Teaching and working in the Boston area, I had the opportunity to sell one of my works through the Boston dealer Boris Mirski, who agreed to give me in exchange one of Bloom’s magnificently baroque and dynamic wrestlers drawings, done when he was sixteen, which was in Boris’s possession (fig. 2). At the time, this exchange cost me half a month’s salary as a studio teacher at Wellesley College (where earlier Bloom had taught for two years), and I had a small family to support, but I was compelled to own the drawing. That dynamic action-packed sheet has informed, intimidated, and delighted me for decades, each morning and evening that I pass it.
Once I had moved to the Boston area, of course, I desired to meet Bloom one way or another. There was that one incidence when I was in an art supply store and I heard the proprietor saying quietly, “Mr. Bloom” this and “Mr. Bloom” that, and I saw a trim, handsome intent man dressed in a dark business suit, white shirt, and dark tie. Later, it was confirmed that he was indeed Hyman Bloom. An artist I knew who knew him advised me that if given the opportunity, I should not attempt to talk with Bloom about art, that his favorite subjects were mysticism, Indian music, and restaurants, as he ate all of his meals out. Indian music was the only subject of the three of which I had much knowledge.

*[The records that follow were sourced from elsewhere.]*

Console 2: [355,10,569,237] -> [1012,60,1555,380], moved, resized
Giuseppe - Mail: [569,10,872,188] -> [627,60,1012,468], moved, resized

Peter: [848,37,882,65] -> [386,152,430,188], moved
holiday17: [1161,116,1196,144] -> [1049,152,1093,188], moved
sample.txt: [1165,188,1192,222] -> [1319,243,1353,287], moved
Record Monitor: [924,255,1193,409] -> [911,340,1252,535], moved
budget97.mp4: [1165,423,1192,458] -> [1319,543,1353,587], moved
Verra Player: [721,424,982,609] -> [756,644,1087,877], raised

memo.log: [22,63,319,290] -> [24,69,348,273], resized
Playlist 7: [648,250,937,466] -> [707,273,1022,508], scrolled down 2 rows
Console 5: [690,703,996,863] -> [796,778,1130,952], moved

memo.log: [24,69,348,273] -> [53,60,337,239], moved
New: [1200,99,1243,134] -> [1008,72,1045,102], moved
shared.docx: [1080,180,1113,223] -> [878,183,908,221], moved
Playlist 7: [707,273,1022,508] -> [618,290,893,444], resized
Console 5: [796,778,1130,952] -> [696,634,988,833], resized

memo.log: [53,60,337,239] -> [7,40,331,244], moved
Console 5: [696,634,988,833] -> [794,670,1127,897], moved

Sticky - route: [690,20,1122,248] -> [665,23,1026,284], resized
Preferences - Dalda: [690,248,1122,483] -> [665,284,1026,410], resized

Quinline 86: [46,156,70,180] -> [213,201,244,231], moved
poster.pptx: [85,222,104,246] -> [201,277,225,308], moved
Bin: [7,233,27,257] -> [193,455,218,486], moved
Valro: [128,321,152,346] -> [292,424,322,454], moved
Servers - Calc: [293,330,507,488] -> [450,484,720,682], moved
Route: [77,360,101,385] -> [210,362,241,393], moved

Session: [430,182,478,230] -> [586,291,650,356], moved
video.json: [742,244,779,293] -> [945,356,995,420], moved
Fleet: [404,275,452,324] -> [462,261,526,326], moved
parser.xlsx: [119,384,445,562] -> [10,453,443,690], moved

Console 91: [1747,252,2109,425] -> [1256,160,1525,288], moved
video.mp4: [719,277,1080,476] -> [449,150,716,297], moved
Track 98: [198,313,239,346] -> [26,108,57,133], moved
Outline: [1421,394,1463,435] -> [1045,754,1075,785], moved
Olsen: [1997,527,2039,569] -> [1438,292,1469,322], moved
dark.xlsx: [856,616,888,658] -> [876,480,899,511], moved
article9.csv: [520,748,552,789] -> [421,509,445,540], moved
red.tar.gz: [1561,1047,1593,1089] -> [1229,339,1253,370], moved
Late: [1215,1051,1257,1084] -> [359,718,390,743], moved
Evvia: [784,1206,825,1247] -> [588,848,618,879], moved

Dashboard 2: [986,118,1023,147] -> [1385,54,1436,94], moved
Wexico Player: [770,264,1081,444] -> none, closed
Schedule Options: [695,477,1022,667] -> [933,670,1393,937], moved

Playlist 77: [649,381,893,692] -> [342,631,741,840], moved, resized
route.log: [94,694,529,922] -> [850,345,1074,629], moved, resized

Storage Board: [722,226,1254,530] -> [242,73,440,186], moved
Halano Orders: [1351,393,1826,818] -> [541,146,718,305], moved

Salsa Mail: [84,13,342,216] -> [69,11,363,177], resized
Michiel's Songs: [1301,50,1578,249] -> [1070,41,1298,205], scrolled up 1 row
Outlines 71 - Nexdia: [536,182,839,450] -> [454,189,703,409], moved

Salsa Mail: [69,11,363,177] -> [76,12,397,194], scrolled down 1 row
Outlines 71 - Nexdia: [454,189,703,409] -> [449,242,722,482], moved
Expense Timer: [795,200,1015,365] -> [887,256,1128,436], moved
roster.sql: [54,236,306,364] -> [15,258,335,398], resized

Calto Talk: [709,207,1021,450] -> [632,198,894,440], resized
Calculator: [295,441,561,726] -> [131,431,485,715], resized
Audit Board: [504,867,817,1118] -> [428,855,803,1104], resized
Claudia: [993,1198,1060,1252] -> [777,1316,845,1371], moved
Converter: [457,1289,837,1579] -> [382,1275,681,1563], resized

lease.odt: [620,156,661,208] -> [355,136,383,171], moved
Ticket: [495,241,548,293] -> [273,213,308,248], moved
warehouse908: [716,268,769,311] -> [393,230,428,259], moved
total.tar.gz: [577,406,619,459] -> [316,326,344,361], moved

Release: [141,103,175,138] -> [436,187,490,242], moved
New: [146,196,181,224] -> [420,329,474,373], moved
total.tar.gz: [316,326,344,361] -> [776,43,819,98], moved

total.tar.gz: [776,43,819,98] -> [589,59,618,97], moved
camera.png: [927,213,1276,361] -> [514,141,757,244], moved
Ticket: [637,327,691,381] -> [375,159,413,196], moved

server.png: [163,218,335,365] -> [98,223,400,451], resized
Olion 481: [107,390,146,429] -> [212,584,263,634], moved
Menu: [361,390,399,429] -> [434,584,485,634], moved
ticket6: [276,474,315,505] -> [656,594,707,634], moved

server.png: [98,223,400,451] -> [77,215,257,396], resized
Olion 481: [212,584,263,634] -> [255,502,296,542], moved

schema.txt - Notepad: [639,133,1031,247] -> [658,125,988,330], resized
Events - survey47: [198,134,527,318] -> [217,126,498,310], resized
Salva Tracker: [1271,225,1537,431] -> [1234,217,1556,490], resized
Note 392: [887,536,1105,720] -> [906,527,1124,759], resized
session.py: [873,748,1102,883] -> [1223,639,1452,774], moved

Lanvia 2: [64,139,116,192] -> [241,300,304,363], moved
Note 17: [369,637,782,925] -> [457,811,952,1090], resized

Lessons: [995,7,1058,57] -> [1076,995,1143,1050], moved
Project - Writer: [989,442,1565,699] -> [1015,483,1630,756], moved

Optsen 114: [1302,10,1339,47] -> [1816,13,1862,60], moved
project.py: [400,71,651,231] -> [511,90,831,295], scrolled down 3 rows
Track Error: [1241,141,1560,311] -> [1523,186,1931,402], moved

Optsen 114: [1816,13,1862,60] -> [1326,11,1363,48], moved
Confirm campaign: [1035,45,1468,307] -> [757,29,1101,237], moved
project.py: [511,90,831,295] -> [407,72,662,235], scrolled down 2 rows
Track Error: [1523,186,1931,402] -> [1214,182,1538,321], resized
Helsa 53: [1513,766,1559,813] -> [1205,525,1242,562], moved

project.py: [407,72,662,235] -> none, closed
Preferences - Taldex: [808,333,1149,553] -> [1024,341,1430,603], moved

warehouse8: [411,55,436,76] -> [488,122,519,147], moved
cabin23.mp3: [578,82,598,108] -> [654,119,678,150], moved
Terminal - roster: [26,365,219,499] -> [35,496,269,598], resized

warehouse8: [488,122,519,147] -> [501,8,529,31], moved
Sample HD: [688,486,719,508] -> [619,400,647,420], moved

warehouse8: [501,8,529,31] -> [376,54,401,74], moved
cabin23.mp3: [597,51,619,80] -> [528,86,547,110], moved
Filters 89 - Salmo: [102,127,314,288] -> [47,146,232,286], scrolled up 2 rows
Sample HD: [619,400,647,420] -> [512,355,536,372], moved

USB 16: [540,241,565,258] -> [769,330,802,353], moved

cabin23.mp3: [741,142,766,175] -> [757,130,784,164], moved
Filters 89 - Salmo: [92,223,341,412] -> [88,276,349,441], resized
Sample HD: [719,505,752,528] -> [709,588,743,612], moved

Later on, we were to meet very occasionally at events at the home of Harold Tovish and Marianne Pineda in Brookline. It was only after Hyman and Stella married and moved to the state I was living and teaching in, New Hampshire, that I felt comfortable being in his company. He is a bit in exile in a semi-rural setting without public transportation, although it works fine for someone who lives so much within his own head. He is surrounded by his own works, a library, collected objects, including antique glass and Torah covers and a good studio with a door. He is blessed with strong health and a long life, plus a terrific and sharp, if somewhat sardonic, sense of humor. He once remarked about his life in Cambridge, “How I loved being a recluse in a city with so many good bookstores and places to eat.”
One afternoon in the earlier nineties, after lunch together in a Greek restaurant in Nashua, I was invited for the first time ever into Bloom’s upstairs studio and allowed to view a good-size horizontal canvas that had a large leg across the foreground with rats eating their way through the dark, rotting flesh and running along and over the limb. In the background, a city was burning. The quality of painting was brilliant, the content horrifying. (The only other contemporary works that so ripped me apart emotionally like that were Jerome Witkin’s Holocaust paintings, overwhelming in scale and graphic horror.) Then Bloom quietly expressed, “I can see no other way, can you?”
With almost universal post 9-11 jitters, with Americans feeling vulnerable as never before, with fears fanned by far worse threats and possibilities, one can only hope against hope that this canvas is not prophetic, certainly not anytime soon! Meanwhile, despite the pessimism of that painting, and in spite of Bloom’s age, one must be aware of the optimism manifest in the fact that he recently completed a large studio addition, to house the very ambitious and youthful series of large canvases of swirling, twisting, expressionist rabbis grasping their Torahs, transported into ecstatic states that are literally jumping off the master’s brush.